Tuesday Toss-Up

Why You Should Punch a Time Clock…

… Even if You Don’t Have To

Some folks are naturally organized. Their junk drawers resemble a photo from Martha Stewart’s website, they’re never late and they always remember Great-Aunt Louise’s birthday.

I am not one of those folks.

My regular drawers look like junk drawers. If I shoot for being early, I stand a good chance of being somewhere on time…usually. And I can barely remember my birthday. So, for folks like me, some kind of time-management protocol is a must. And, if you can’t afford or don’t want to hire a personal assistant, something like Toggl might do the trick for you.


I started using Toggl for web design projects because I wanted to see how my project estimates matched with the actual time spent so I could give better estimates. Very quickly, I figured out that I could track my whole day (yep, as disorganized as I am naturally, I love, love, love lists and spreadsheets). How much time was I spending writing (or, often, not writing)? How much time did I devote to social media? How long did it take me to write a blog post? At a glance, I could see how my days broke down over the course of a week, month or even a year. I could see where I spending too much time or not enough. And I started to get a little more organized.

Now, I find myself wanting to make my daily charts look pretty and balanced. If any one element grows too far out of proportion, I can rein it in (that includes work).

And I can see, before I try to tell myself I don’t have the time, whether I really have the time or not. Like, for exercise.

You can find the time-tracker online and they have desktop and app versions. The app is one of my best friends.

All in all, very nifty.

Also, I have to give a shout-out to Jeffrey McChesney, a fellow writer, whose post Time reminded me to share the goodness that is Toggl.


What are your time-organizing tricks? 


11 thoughts on “Why You Should Punch a Time Clock…

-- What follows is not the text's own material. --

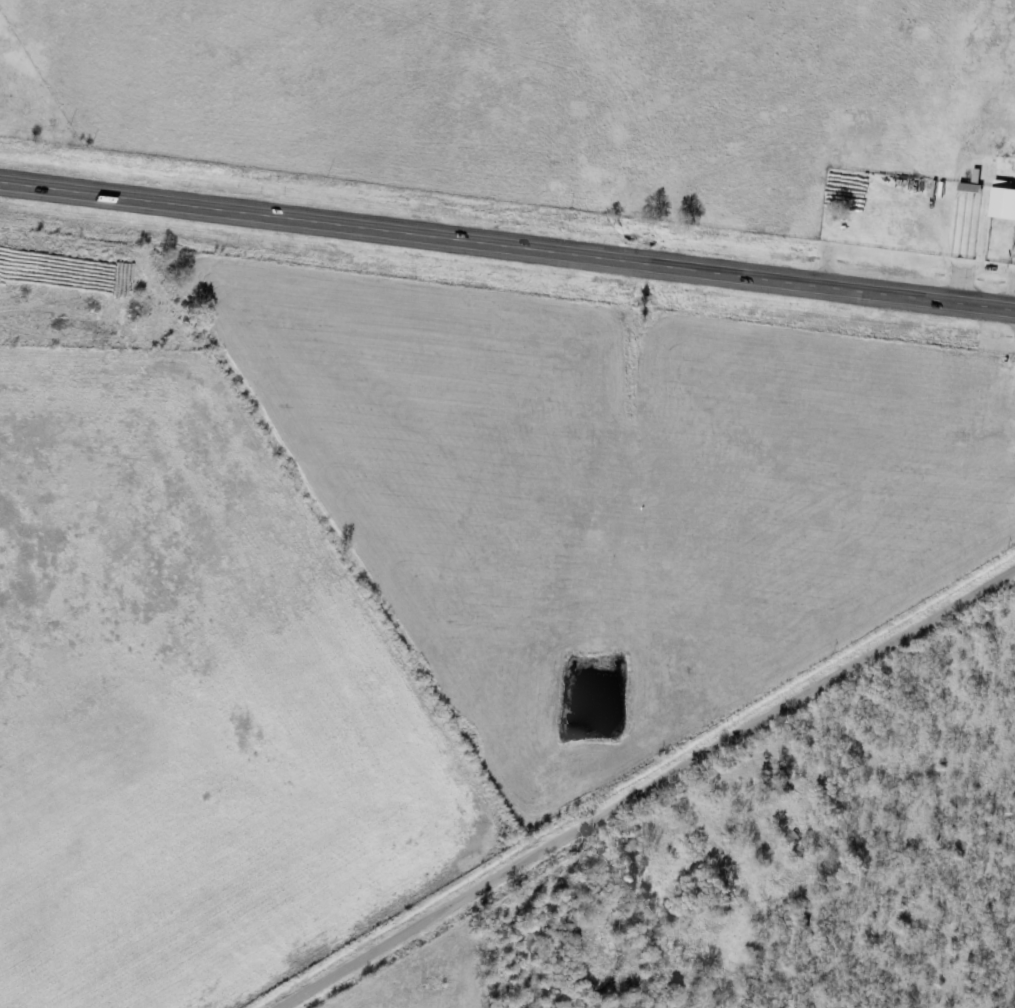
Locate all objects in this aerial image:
building: (1002, 204)
road: (507, 239)
road: (652, 791)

  1. I use FlyLady for a lot of my organization. When I use her system, both writing and the home life go much, much, much smoother. Her stress on routines, decluttering, and Baby Steps (inspired by the movie What About Bob?) really work for me, much better than any other system I’ve used. Even when I backslide, her tools and philosophy keep me from getting discouraged and giving up.

    Toggl looks like an interesting tool, though. Shiny.

  2. Thanks for the shout out and the information you gave me the other day. I’ve started using Toggl and so far it is showing where some of the time is being wasted.

    Nice tool to have in the arsenal.

  3. A few years ago I started creating weekly tables to track how much time I spent on writing each day, and what I worked on, and honestly it has been such a boon.

      1. And once a year I like to tally up the charts and see how much time I spent over the past year. I find it a nice ritual to remind myself of what I’m doing, and set little goals for myself. “Can I do 100 more hours of writing this year? Probably not. What about 50? Maybe.” Just knowing, undeniably, that there is measureable growth can be its own comfort.